(EXERCISE REQUIREMENTS) Below are entries; copy exactly the lines from the one with "X44212000Y15862000D03*" through the one with "X15747500Y9271000D03*", both included, and leave out the rest.

(Beginning of EXERCISE INPUTS)

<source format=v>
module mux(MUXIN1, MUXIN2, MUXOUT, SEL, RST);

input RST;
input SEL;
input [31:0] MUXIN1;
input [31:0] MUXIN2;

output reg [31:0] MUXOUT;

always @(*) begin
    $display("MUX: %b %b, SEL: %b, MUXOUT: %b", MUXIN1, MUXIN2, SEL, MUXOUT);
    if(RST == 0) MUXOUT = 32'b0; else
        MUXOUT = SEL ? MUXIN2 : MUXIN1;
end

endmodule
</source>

(End of EXERCISE INPUTS)
(Beginning of EXERCISE INPUTS)

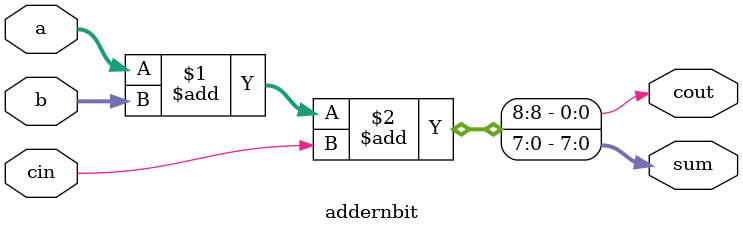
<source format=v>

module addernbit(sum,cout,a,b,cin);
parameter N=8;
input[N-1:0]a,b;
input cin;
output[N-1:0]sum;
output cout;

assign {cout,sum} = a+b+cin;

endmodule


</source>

(End of EXERCISE INPUTS)
(Beginning of EXERCISE INPUTS)

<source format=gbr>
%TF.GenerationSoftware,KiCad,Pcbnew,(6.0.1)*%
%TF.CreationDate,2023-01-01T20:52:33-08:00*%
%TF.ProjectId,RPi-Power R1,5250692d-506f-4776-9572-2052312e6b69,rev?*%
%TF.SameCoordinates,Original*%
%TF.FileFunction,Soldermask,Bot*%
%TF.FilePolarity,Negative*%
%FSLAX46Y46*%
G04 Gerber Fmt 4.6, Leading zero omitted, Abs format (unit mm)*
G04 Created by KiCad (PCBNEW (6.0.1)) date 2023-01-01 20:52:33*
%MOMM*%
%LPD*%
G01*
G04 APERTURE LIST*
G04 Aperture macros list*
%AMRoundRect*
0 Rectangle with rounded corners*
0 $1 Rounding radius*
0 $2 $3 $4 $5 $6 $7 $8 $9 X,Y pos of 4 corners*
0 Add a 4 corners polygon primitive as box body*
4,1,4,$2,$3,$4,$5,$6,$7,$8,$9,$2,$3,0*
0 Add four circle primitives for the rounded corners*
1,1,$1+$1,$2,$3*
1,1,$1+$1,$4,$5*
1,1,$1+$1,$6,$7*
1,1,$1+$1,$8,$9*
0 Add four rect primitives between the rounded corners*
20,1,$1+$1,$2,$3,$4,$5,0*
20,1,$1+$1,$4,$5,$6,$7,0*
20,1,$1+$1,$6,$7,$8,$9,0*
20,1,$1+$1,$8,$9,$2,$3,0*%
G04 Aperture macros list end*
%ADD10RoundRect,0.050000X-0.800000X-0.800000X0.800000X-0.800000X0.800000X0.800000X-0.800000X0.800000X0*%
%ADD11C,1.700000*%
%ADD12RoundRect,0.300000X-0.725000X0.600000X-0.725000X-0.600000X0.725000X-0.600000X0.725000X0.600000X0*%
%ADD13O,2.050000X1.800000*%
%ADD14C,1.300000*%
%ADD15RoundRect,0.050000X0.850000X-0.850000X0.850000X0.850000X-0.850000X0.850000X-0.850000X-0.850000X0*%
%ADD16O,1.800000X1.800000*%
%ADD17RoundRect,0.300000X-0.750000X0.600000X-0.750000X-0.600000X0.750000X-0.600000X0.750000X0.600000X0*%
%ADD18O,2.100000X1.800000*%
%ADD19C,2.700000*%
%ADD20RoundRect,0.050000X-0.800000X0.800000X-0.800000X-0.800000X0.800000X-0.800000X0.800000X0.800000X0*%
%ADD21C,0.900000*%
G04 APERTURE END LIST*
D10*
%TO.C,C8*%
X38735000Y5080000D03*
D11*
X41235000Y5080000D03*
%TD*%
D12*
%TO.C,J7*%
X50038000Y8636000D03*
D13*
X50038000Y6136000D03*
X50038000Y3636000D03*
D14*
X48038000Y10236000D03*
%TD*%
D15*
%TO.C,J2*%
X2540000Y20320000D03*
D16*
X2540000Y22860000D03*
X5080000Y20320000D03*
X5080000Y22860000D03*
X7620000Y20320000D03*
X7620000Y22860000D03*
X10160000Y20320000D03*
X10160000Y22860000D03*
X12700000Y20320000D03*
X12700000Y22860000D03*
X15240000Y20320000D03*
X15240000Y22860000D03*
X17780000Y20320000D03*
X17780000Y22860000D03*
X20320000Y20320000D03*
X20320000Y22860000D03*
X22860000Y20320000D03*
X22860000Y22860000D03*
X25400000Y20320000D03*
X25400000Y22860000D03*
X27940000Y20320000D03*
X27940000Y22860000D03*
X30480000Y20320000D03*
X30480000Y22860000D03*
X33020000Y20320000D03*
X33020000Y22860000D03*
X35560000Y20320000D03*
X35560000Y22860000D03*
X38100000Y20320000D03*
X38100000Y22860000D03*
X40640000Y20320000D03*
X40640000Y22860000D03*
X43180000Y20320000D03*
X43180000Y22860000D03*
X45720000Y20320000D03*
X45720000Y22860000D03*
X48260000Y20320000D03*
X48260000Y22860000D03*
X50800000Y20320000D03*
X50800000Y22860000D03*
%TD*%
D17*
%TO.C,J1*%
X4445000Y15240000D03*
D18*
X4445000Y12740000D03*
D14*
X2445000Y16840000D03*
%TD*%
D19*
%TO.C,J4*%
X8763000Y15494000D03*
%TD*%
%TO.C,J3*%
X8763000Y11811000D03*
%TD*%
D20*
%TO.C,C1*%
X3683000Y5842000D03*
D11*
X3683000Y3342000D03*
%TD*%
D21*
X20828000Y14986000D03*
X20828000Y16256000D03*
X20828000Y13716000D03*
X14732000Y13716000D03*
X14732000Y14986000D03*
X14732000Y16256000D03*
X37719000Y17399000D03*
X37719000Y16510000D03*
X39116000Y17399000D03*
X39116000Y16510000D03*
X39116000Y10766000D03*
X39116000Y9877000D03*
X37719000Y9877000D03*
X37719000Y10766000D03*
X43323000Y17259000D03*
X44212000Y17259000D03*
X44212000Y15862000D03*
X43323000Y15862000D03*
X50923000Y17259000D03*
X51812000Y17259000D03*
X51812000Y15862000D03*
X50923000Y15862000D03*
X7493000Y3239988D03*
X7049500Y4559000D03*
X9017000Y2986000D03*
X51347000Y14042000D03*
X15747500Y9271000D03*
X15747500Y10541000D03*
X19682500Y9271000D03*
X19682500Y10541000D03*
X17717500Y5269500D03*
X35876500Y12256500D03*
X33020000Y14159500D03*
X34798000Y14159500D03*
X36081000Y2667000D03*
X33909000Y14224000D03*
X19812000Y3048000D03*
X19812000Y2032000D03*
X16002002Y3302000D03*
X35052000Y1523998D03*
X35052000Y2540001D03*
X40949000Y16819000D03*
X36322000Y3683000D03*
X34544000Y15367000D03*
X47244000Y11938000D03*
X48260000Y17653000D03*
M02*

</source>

(End of EXERCISE INPUTS)

(WRITTEN ANSWER)
X44212000Y15862000D03*
X43323000Y15862000D03*
X50923000Y17259000D03*
X51812000Y17259000D03*
X51812000Y15862000D03*
X50923000Y15862000D03*
X7493000Y3239988D03*
X7049500Y4559000D03*
X9017000Y2986000D03*
X51347000Y14042000D03*
X15747500Y9271000D03*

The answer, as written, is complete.